Category Archives: Fiction

“On the Beach”

Nevil Shute

As my two or three readers may have noticed, I’m way behind in my book posts. I don’t, in real life, go months without reading and then read a dozen books in a week or so. For this blog post, that delay has interacted with world events to make it much different that I would have been had I done it in a more timely manner.

I read “On The Beach” while on vacation last Fall in, mostly, Austria and Germany. Flying across oceans, crossing borders, enjoying crowded beer halls, and living in hotels was commonplace. Fun, as always, but unremarkable. Now all those things seem like fantasies because as I write this the world is in the grip of the Coronavirus pandemic. You sense “it” getting closer, just like the “it” in this book…

“On the Beach” is about the last survivors of a nuclear war. They’re in Australia and seasonal weather patterns are bringing the radiation that’s already killed most of the people in the world who weren’t killed in the blasts closer and closer.
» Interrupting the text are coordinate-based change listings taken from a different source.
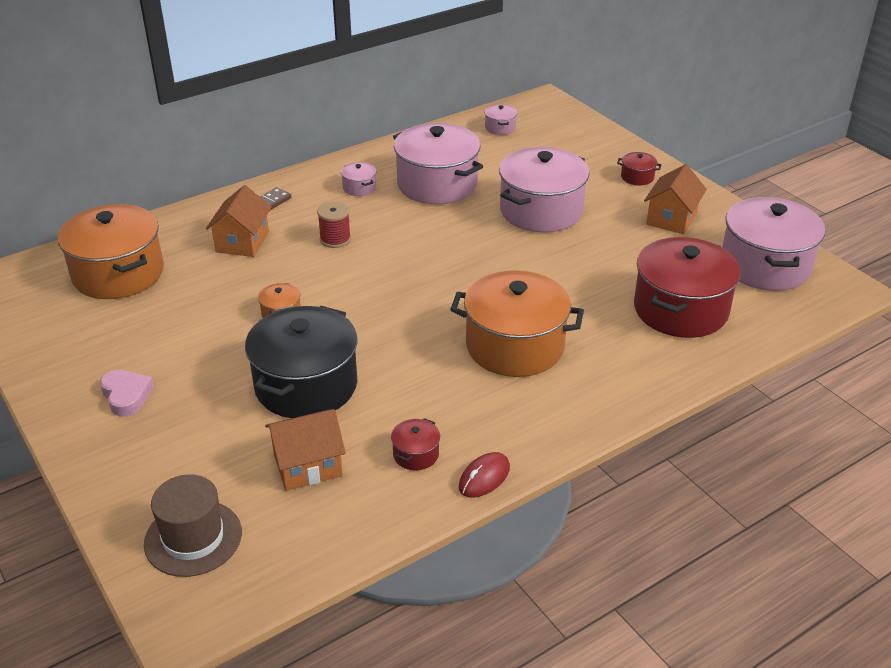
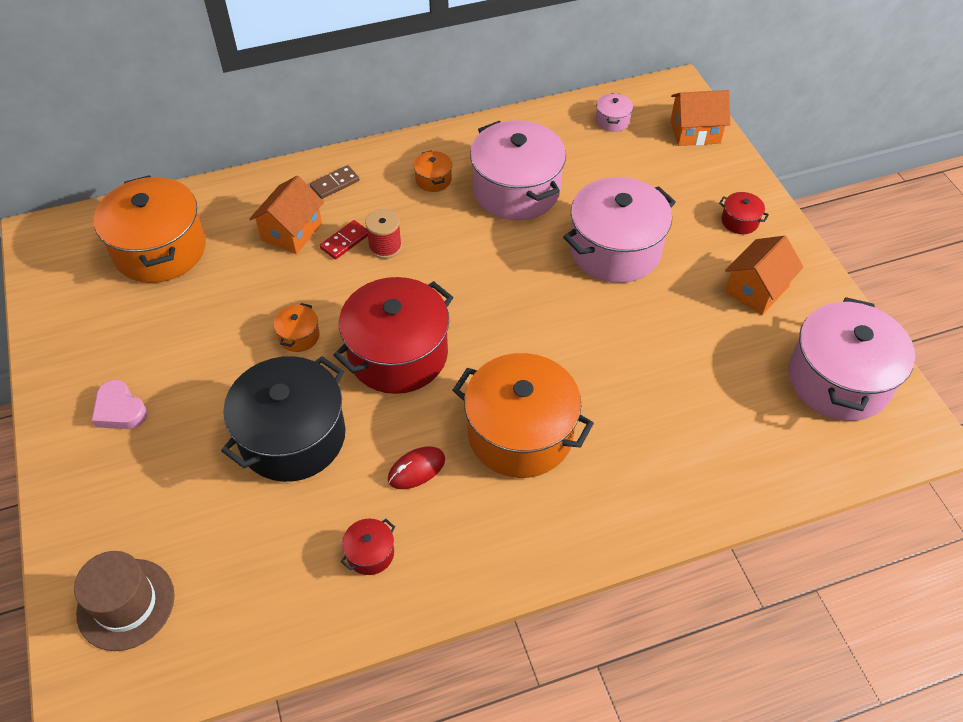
camera: 15 degrees right, 15 degrees up
pink heart [100,370,154,417] -> pink heart turned 150 degrees clockwise [91,380,147,429]
orange house [265,409,346,491] -> orange house moved to [670,90,730,146]
pink pot [341,162,377,196] -> orange pot [414,150,452,192]
red mouse [459,452,510,498] -> red mouse moved to [388,446,445,489]
red pot [634,237,741,338] -> red pot moved to [333,277,453,394]
none -> red domino [320,220,368,260]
There are some shortages, but life goes on pretty normally except for the fact that everyone knows all human life will soon cease.

The heart of the story is how people – including the crew of a US submarine that goes to America’s coast to see if anyone survives there – react to the approaching doom.

It’s a very good book, better and deeper, as far as I can recall, then the movie that was made from it.

And no, I don’t mean to suggest that Coronavirus is going to kill everyone, but let’s just say the book resonates right now.

(“On the Beach” is available for free online, but it’s only legal in Canada (wink, wink).)

“The Rebels of Ireland”

Edward Rutherfurd

This book, along with “Princes of Ireland” is typical Rutherfurd: one location and stories about a set of loosely-connected characters through centuries of history. In this case the place is Dublin and the period starts with the last pre-Christian years and extends into the Irish Civil War.

I liked “Princes” a little better. “Rebels” started to drag a bit. They were both good, but not quite as enjoyable as some Rutherfurd’s other novels.